Sandy Carter, IBM general manager for cloud ecosystems and developers, sees four foundational areas where the Internet of things (IoT) will deliver value to customers: new business models; operational optimization; value in connecting what matters, not just sensors for sensors sake; and the most important thing is the data and the analytics.
“I don’t think the sensor guys are going to be what really makes the difference,” Carter said. “I think it’s going to be around the people who can take the data and interpret it, and then dynamically make changes based on the data.”
IBM continues to expand in that space. Earlier this year, IBM purchased The Weather Company, including cloud-based Web-properties including Weather.com, Weather Underground and WSI.
“That is really integrating real-time weather insight into making business decisions,” explained Carter. “They have 100,000 sensors and 2.2 billion forecast points. That’s combining data to create more valuable insight. If you’re an insurance company, or a retailer, that can really help your business.”
Carter characterized the most valuable processes coming from the Internet of things as the integration of systems of record with systems of integration to yield systems of insight.
IBM describes this as cognitive computing. In a white paper titled “The Internet of Things in the Cognitive Era: Realizing the Future and Full Potential of Connected Devices” Harriet Green, general manager of IBM Watson IoT and education, wrote:
“Rather than being explicitly programmed, cognitive systems learn from interactions with us and their experiences with their environment. This enables them to keep pace with the volume, complexity, and unpredictability of information generated by the Internet of things.
When cognitive computing is applied to the Internet of things, the result is what we call Cognitive IoT, which we define as systems that infuse intelligence into, and learn from, the physical world. The end result is deeper, more meaningful insight into the world around us—our context—from how variations in weather affects your business in unexpected ways to the hidden patterns in how people are talking about your brand.”
Cognitive Computing Opportunities for IoT Solution Providers
Where do IoT solution providers fit in?
IBM’s Carter sees three categories of channel partners: the third that “get it” and are using it; the third that say “teach me about it” and the third that just won’t make it
According to IBM’s document “Watson IoT: Welcome to the Era of Cognitive IT,” the first group is currently represented by more than 350 Watson ecosystem business partners taking advantage of more than two-dozen Watson APIs, including four designed to accelerate cognitive IoT, powered by 50 different cognitive technologies.
For the second group, Carter recommends that they look around the world to see what’s happening and how the world is changing.
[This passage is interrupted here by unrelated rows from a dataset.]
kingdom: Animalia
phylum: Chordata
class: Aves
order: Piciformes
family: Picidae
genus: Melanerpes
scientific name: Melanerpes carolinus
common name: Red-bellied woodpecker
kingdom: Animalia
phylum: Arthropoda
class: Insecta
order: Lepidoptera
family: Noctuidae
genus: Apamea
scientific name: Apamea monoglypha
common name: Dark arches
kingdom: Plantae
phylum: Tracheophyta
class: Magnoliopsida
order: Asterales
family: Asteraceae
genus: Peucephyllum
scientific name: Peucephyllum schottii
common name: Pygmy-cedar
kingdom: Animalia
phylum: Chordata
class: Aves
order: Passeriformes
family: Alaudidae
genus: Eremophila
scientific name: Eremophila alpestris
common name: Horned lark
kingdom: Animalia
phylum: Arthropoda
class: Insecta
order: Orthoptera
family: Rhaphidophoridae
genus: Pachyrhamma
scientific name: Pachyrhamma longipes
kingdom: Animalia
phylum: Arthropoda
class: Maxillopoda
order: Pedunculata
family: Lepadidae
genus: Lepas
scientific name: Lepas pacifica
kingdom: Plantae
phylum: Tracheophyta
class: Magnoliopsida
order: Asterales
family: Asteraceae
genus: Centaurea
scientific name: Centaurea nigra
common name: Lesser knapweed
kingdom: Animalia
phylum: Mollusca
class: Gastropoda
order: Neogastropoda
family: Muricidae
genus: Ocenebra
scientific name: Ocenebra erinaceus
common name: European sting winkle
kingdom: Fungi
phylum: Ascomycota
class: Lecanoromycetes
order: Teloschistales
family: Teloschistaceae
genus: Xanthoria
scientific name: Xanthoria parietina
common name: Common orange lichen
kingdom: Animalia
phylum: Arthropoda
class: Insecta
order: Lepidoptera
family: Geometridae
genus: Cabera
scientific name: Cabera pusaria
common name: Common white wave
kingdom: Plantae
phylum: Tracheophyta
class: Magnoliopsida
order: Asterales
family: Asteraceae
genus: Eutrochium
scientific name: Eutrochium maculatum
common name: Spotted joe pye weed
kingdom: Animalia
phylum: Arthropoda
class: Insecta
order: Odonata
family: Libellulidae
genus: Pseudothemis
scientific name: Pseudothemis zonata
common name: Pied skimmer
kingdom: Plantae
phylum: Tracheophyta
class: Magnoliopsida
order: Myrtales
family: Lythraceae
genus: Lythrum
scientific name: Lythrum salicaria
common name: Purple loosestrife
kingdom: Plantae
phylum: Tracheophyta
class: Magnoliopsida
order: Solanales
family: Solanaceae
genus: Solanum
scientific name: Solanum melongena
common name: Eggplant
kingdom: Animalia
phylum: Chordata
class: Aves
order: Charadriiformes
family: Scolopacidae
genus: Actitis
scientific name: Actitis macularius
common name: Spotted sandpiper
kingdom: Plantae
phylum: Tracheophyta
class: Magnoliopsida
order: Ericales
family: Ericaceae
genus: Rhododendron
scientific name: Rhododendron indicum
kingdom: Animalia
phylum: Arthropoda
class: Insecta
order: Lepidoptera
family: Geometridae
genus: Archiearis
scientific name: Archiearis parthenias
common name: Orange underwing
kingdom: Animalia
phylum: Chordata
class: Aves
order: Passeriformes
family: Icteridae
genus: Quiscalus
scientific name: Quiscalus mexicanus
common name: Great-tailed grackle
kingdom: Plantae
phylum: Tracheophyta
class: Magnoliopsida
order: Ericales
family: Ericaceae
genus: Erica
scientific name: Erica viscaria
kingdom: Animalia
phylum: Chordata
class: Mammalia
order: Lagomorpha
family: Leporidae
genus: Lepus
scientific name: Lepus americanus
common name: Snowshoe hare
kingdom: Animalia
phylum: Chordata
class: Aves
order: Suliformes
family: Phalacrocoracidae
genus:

Having just returned from touring 78 countries, Carter is clearly speaking from first-hand experience.
Carter predicts that these partners will come out realizing that they need to make a significant transition from reseller to integrator. Carter points out: “According to IDC, cloud partners who are dipping into the IoT and cognitive have higher revenue than those staying still, and [they] are enjoying 2x growth.”
Then, partners are encouraged to visit the IBM Watson Ecosystem Partnerships page, which more thoroughly describes Watson Services and partner access to the IBM Network and their community of expertise.